---------- Provided entries ----------

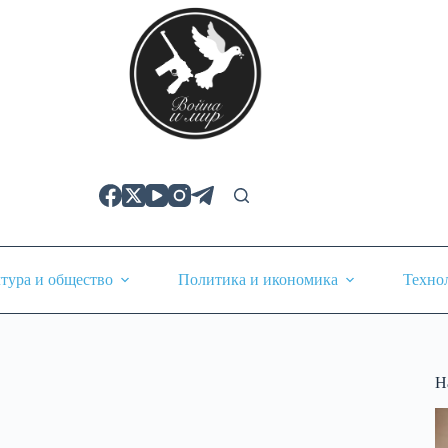
тура и общество
Политика и икономика
Техно
Н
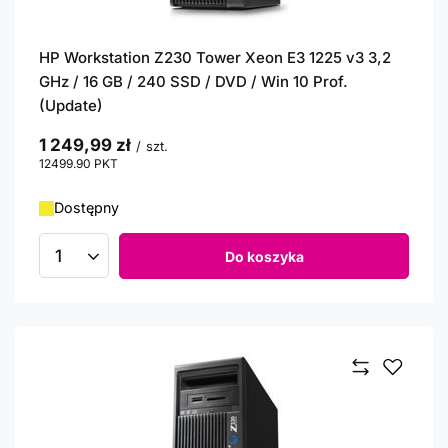
HP Workstation Z230 Tower Xeon E3 1225 v3 3,2
GHz / 16 GB / 240 SSD / DVD / Win 10 Prof.
(Update)
1 249,99 zł
/
szt.
12499.90
PKT
punktów
Dostępny
Do koszyka
Ilość produktów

----------

[Problem] All of the lines above should be retyped precisely, apart from the pictures.

[Written answer]
тура и общество
Политика и икономика
Техно
Н
HP Workstation Z230 Tower Xeon E3 1225 v3 3,2
GHz / 16 GB / 240 SSD / DVD / Win 10 Prof.
(Update)
1 249,99 zł
/
szt.
12499.90
PKT
punktów
Dostępny
Do koszyka
Ilość produktów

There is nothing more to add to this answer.